The second section offers texts by seven human rights organizations—the Canada-Palestine Support Network, Canadian Arab Federation, Canadians for Justice and Peace in the Middle East, Educators for Peace and Justice, Faculty for Palestine, Independent Jewish Voices, and the Seriously Free Speech Committee—whose expositions of questions of ethics and international law the CPCCA likewise found distasteful.
The book’s third part, written by Prof. Keefer, begins with an outline of the history of real antisemitism in Canada.
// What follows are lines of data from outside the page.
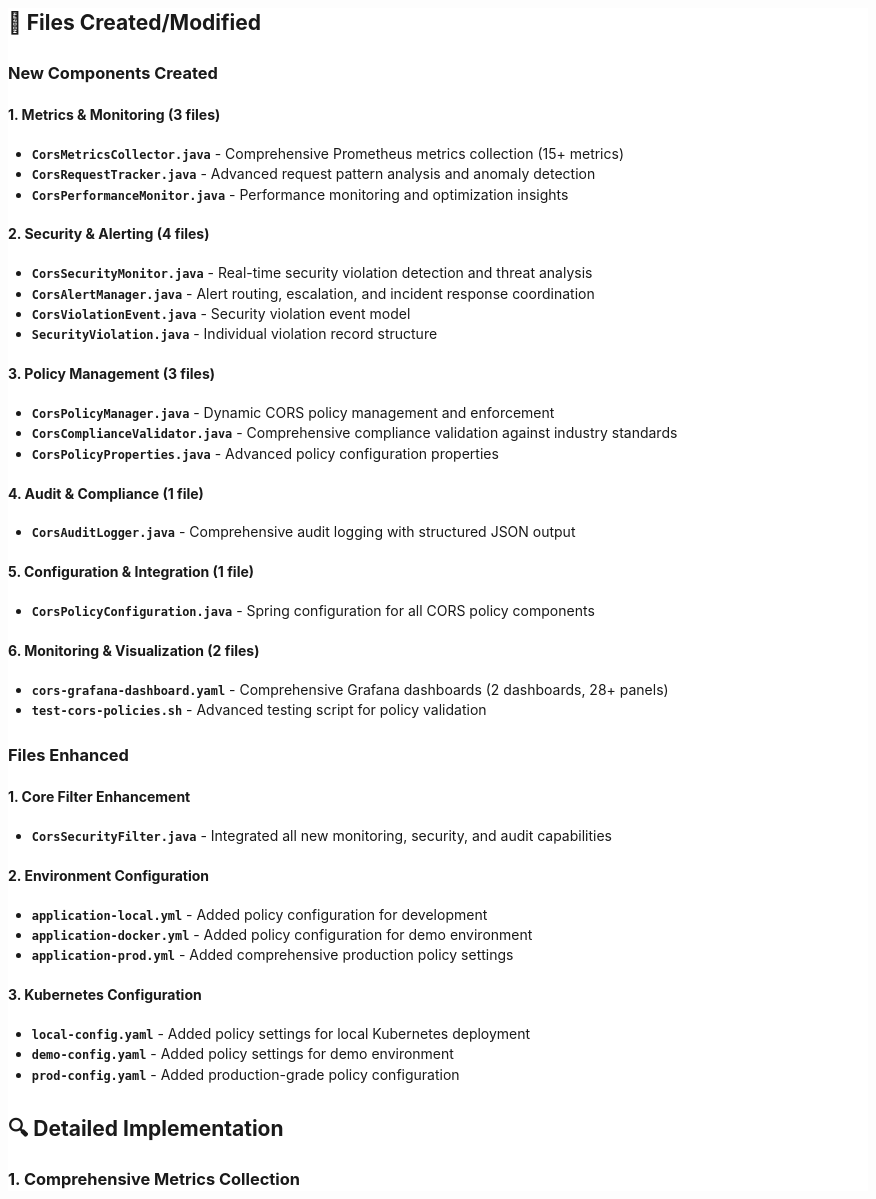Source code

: ## 📁 Files Created/Modified

### New Components Created

#### 1. Metrics & Monitoring (3 files)
- **`CorsMetricsCollector.java`** - Comprehensive Prometheus metrics collection (15+ metrics)
- **`CorsRequestTracker.java`** - Advanced request pattern analysis and anomaly detection
- **`CorsPerformanceMonitor.java`** - Performance monitoring and optimization insights

#### 2. Security & Alerting (4 files)
- **`CorsSecurityMonitor.java`** - Real-time security violation detection and threat analysis
- **`CorsAlertManager.java`** - Alert routing, escalation, and incident response coordination
- **`CorsViolationEvent.java`** - Security violation event model
- **`SecurityViolation.java`** - Individual violation record structure

#### 3. Policy Management (3 files)
- **`CorsPolicyManager.java`** - Dynamic CORS policy management and enforcement
- **`CorsComplianceValidator.java`** - Comprehensive compliance validation against industry standards
- **`CorsPolicyProperties.java`** - Advanced policy configuration properties

#### 4. Audit & Compliance (1 file)
- **`CorsAuditLogger.java`** - Comprehensive audit logging with structured JSON output

#### 5. Configuration & Integration (1 file)
- **`CorsPolicyConfiguration.java`** - Spring configuration for all CORS policy components

#### 6. Monitoring & Visualization (2 files)
- **`cors-grafana-dashboard.yaml`** - Comprehensive Grafana dashboards (2 dashboards, 28+ panels)
- **`test-cors-policies.sh`** - Advanced testing script for policy validation

### Files Enhanced

#### 1. Core Filter Enhancement
- **`CorsSecurityFilter.java`** - Integrated all new monitoring, security, and audit capabilities

#### 2. Environment Configuration
- **`application-local.yml`** - Added policy configuration for development
- **`application-docker.yml`** - Added policy configuration for demo environment  
- **`application-prod.yml`** - Added comprehensive production policy settings

#### 3. Kubernetes Configuration
- **`local-config.yaml`** - Added policy settings for local Kubernetes deployment
- **`demo-config.yaml`** - Added policy settings for demo environment
- **`prod-config.yaml`** - Added production-grade policy configuration

## 🔍 Detailed Implementation

### 1. Comprehensive Metrics Collection
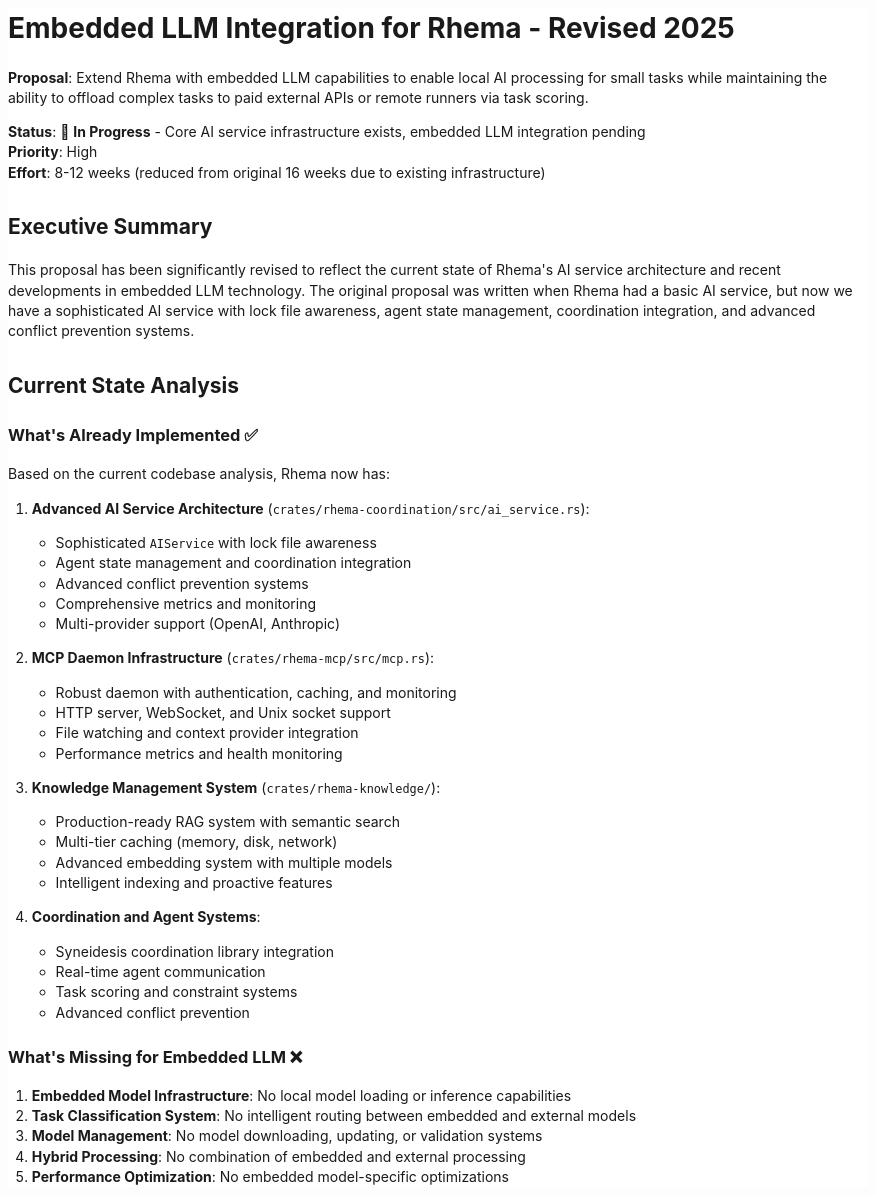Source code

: # Embedded LLM Integration for Rhema - Revised 2025

**Proposal**: Extend Rhema with embedded LLM capabilities to enable local AI processing for small tasks while maintaining the ability to offload complex tasks to paid external APIs or remote runners via task scoring.

**Status**: 🔄 **In Progress** - Core AI service infrastructure exists, embedded LLM integration pending  
**Priority**: High  
**Effort**: 8-12 weeks (reduced from original 16 weeks due to existing infrastructure)

## Executive Summary

This proposal has been significantly revised to reflect the current state of Rhema's AI service architecture and recent developments in embedded LLM technology. The original proposal was written when Rhema had a basic AI service, but now we have a sophisticated AI service with lock file awareness, agent state management, coordination integration, and advanced conflict prevention systems.

## Current State Analysis

### What's Already Implemented ✅

Based on the current codebase analysis, Rhema now has:

1. **Advanced AI Service Architecture** (`crates/rhema-coordination/src/ai_service.rs`):
   - Sophisticated `AIService` with lock file awareness
   - Agent state management and coordination integration
   - Advanced conflict prevention systems
   - Comprehensive metrics and monitoring
   - Multi-provider support (OpenAI, Anthropic)

2. **MCP Daemon Infrastructure** (`crates/rhema-mcp/src/mcp.rs`):
   - Robust daemon with authentication, caching, and monitoring
   - HTTP server, WebSocket, and Unix socket support
   - File watching and context provider integration
   - Performance metrics and health monitoring

3. **Knowledge Management System** (`crates/rhema-knowledge/`):
   - Production-ready RAG system with semantic search
   - Multi-tier caching (memory, disk, network)
   - Advanced embedding system with multiple models
   - Intelligent indexing and proactive features

4. **Coordination and Agent Systems**:
   - Syneidesis coordination library integration
   - Real-time agent communication
   - Task scoring and constraint systems
   - Advanced conflict prevention

### What's Missing for Embedded LLM ❌

1. **Embedded Model Infrastructure**: No local model loading or inference capabilities
2. **Task Classification System**: No intelligent routing between embedded and external models
3. **Model Management**: No model downloading, updating, or validation systems
4. **Hybrid Processing**: No combination of embedded and external processing
5. **Performance Optimization**: No embedded model-specific optimizations
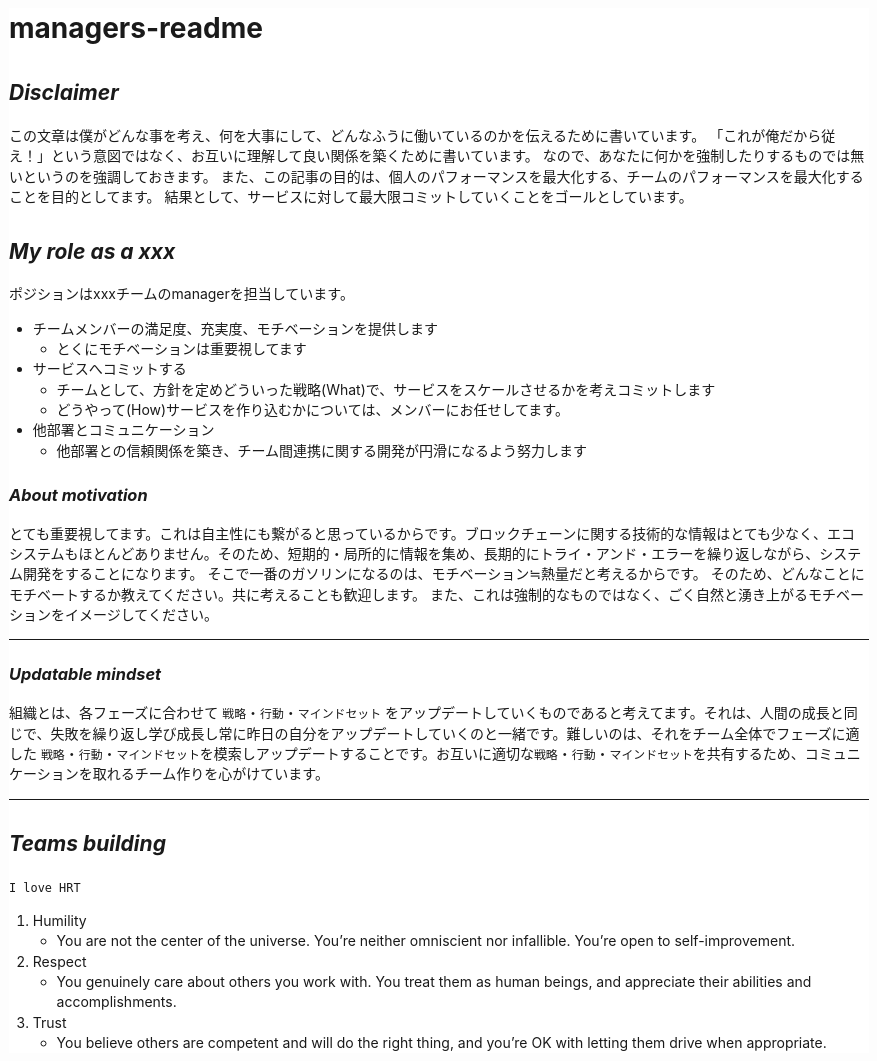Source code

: # managers-readme

## _Disclaimer_

この文章は僕がどんな事を考え、何を大事にして、どんなふうに働いているのかを伝えるために書いています。
「これが俺だから従え！」という意図ではなく、お互いに理解して良い関係を築くために書いています。
なので、あなたに何かを強制したりするものでは無いというのを強調しておきます。
また、この記事の目的は、個人のパフォーマンスを最大化する、チームのパフォーマンスを最大化することを目的としてます。
結果として、サービスに対して最大限コミットしていくことをゴールとしています。

## _My role as a xxx_

ポジションはxxxチームのmanagerを担当しています。

* チームメンバーの満足度、充実度、モチベーションを提供します
  * とくにモチベーションは重要視してます
* サービスへコミットする
  * チームとして、方針を定めどういった戦略(What)で、サービスをスケールさせるかを考えコミットします
  * どうやって(How)サービスを作り込むかについては、メンバーにお任せしてます。
* 他部署とコミュニケーション
  * 他部署との信頼関係を築き、チーム間連携に関する開発が円滑になるよう努力します

### _About motivation_

とても重要視してます。これは自主性にも繋がると思っているからです。ブロックチェーンに関する技術的な情報はとても少なく、エコシステムもほとんどありません。そのため、短期的・局所的に情報を集め、長期的にトライ・アンド・エラーを繰り返しながら、システム開発をすることになります。
そこで一番のガソリンになるのは、モチベーション≒熱量だと考えるからです。
そのため、どんなことにモチベートするか教えてください。共に考えることも歓迎します。
また、これは強制的なものではなく、ごく自然と湧き上がるモチベーションをイメージしてください。

***

### _Updatable mindset_
組織とは、各フェーズに合わせて `戦略`・`行動`・`マインドセット` をアップデートしていくものであると考えてます。それは、人間の成長と同じで、失敗を繰り返し学び成長し常に昨日の自分をアップデートしていくのと一緒です。難しいのは、それをチーム全体でフェーズに適した `戦略`・`行動`・`マインドセット`を模索しアップデートすることです。お互いに適切な`戦略`・`行動`・`マインドセット`を共有するため、コミュニケーションを取れるチーム作りを心がけています。

***

## _Teams building_

`I love HRT`
1. Humility 
    - You are not the center of the universe. You’re neither omniscient nor infallible. You’re open to self-improvement.
1. Respect 
    - You genuinely care about others you work with. You treat them as human beings, and appreciate their abilities and accomplishments.
1. Trust
    - You believe others are competent and will do the right thing, and you’re OK with letting them drive when appropriate.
This is followed by a thorough analysis of the empirical evidence of trends in antisemitism in this country, the UK, France and elsewhere (“Data and Deception: Quantitative Evidence of Antisemitism”), which demonstrates that the claims made by the CPCCA of a dramatic resurgence of antisemitism are groundless fear-mongering.
The book’s final chapter (“Desperate Imaginings: Rhetoric and Ideology of the ‘New Antisemitism’”) analyzes in detail the manipulative rhetoric used to brand criticisms of Israel’s violations of international law and Palestinian human rights as antisemitic, and shows that claims of antisemitic persecution in Canadian universities are an inversion of the reality.
The book concludes by raising searching questions about the current orientation of Canadian foreign policy—which, as the book’s contributors show in detail, stands in flagrant opposition both to the principles of international law and to the humanitarian principles of the prophetic tradition in Judaism.